According to a new UCLA-led study, the treatment of the most common form of heart attack (myocardial infarction) over the past decade have resulted in higher survival rates for men and women regardless of age, race, or ethnicity. However, the study also notes that there is room for improvement regarding how current treatment guidelines are applied to specific patient groups. The findings are published in the current online edition of the Journal of the American Heart Association.
For the study, the investigators analyzed records for 6.5 million individuals who were treated for heart attacks from 2002 through 2011. The review was among the first and largest national studies to assess the impact of the trend toward more aggressive care for patients who experience the type of heart attack known as non-ST elevation myocardial infarction (NSTEMI).
“The substantial reductions in in-hospital mortality observed for NSTEMI patients nationwide over the last decade reflect greater adherence to evidence-based, guideline-directed therapies,” explained senior author Dr. Gregg C. Fonarow, UCLA’s Eliot Corday Professor of Cardiovascular Medicine and Science as well as the director of the Ahmanson–UCLA Cardiomyopathy Center at the David Geffen School of Medicine at UCLA. He added, “Nevertheless, there may be further opportunities to improve care and outcomes for patients with NSTEMI, who represent the greater proportion of patients presenting with myocardial infarction.”
Myocardial infarctions are roughly classified into two types. The more severe form, ST-elevation myocardial infarction (STEMI), involves complete blockage of an artery supplying blood to the heart muscle. The less severe type, NSTEMI, involves partial or temporary blockage of the artery. Studies in the United States and Europe have reported that although the incidence of STEMI heart attacks is declining, the number of NSTEMI heart attacks increased in the past decade.

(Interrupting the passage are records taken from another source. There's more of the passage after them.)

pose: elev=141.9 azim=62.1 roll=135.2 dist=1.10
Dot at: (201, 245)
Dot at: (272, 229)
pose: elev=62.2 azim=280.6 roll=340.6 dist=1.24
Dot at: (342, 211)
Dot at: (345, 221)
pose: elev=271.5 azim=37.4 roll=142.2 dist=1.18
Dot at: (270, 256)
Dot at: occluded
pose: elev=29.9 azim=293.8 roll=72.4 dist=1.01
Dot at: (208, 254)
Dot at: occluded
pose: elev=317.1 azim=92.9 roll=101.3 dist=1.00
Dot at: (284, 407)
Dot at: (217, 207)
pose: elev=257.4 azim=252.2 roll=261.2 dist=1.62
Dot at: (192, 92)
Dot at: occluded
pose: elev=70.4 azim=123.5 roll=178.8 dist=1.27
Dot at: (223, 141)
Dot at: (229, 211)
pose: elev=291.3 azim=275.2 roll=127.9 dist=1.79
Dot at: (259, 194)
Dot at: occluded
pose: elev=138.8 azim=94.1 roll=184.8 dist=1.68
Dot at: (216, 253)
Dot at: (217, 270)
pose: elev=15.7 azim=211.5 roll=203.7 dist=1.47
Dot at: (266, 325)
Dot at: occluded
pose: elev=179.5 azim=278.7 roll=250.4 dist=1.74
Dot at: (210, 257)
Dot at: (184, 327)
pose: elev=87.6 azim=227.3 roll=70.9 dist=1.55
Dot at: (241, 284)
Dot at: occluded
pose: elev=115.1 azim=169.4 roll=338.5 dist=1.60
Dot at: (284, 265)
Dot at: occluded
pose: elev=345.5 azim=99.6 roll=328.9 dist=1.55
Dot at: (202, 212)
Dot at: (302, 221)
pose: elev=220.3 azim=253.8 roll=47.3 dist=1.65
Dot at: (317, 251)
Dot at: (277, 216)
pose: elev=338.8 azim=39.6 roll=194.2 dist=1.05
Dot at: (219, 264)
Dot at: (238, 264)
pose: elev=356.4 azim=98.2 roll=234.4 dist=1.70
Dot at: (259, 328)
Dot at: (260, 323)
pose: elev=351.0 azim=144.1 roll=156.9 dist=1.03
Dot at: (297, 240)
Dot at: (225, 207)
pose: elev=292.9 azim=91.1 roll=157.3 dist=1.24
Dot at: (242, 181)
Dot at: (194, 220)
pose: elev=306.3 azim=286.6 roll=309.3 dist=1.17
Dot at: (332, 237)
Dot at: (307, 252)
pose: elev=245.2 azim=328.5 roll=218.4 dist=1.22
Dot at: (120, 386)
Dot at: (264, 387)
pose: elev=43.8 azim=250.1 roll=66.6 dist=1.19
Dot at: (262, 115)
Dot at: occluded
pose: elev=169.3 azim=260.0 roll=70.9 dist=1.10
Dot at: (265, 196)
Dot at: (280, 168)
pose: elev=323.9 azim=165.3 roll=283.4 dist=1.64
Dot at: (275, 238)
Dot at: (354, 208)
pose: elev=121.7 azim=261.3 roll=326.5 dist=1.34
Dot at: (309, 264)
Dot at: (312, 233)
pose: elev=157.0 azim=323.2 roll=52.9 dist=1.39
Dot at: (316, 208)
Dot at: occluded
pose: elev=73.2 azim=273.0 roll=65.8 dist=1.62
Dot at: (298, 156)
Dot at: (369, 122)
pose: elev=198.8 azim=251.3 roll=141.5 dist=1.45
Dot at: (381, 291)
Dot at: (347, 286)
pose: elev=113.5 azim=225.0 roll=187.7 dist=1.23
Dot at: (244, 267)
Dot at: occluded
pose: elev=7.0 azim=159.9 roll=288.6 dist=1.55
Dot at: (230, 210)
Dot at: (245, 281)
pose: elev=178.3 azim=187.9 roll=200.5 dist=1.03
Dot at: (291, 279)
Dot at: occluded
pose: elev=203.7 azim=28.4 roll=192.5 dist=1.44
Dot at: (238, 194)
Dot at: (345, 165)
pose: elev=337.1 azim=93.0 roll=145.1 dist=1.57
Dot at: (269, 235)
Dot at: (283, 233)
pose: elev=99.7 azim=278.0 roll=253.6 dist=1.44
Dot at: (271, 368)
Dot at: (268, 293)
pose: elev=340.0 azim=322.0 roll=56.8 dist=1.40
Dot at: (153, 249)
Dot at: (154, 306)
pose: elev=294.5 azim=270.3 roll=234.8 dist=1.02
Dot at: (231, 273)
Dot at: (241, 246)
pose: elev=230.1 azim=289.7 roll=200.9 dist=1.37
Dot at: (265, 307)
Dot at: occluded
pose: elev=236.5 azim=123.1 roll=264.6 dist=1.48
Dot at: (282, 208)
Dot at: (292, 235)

The guidelines issued in 2012 by the American College of Cardiology and American Heart Association recommended initiating cardiac catheterization in high-risk NSTEMI patients within 12 to 24 hours after the patient arrives at the hospital. Since 2009, this strategy has been evolving due to the publication of the Timing of Intervention in Acute Coronary Syndromes trial. Previously, the recommendation was to begin catheterization in high-risk NSTEMI patients within 48 hours. The research team evaluated trends in the use of cardiac catheterization for individuals who had been hospitalized after suffering an NSTEMI, within 24 hours and within 48 hours of hospital presentation; this was done to determine whether changes in their care may have resulted in better outcomes.
The researchers analyzed publicly available records from the Nationwide Inpatient Sample, which is the largest US database of hospitalized patients. Of the 6.5 million patients whose records they reviewed, 3.98 million were admitted to hospitals with NSTEMI diagnoses. The investigators tracked the proportion of those patients who underwent cardiac catheterization each year, and their outcomes; they determined how many died in the hospital, the average length of their hospital stays, and the cost of hospitalization. They found that as the trend toward earlier intervention in NSTEMI patients took hold, with physicians beginning treatment within 24 hours after the patients arrived at the hospital, rather than within 48 hours, the rate of in-hospital death declined from 5.5% in 2002 to 3.9% in 2011. Improvements were found for men and women, older and younger patients, and across all races and ethnic groups. Furthermore, the average length of patients’ hospital stays decreased during the decade-long study, from 5.7 days to 4.8 days. NSTEMI patients who underwent a cardiac catheterization within the first 24 hours were found to have the shortest average stays.
As the study progressed, more NSTEMI patients in all demographic groups received early cardiac catheterization; however, there were still significant differences across age, gender, and racial, and ethnic groups in how frequently early intervention was used. For example, men were more likely to receive earlier catheterization than women.
“Despite the improvement, there are significant differences in the age-, gender-, and ethnicity-specific trends in the use of invasive management of NSTEMI, and these findings may help guide further improvements in care and outcomes for male and female patients of all ages, races and ethnicities,” explained the study’s first author, New York Medical College’s Dr. Sahil Khera. He added, “Further efforts are needed to enhance the quality of care for patients with NSTEMI and to develop strategies to ensure more equitable care for patients with this type of heart attack.”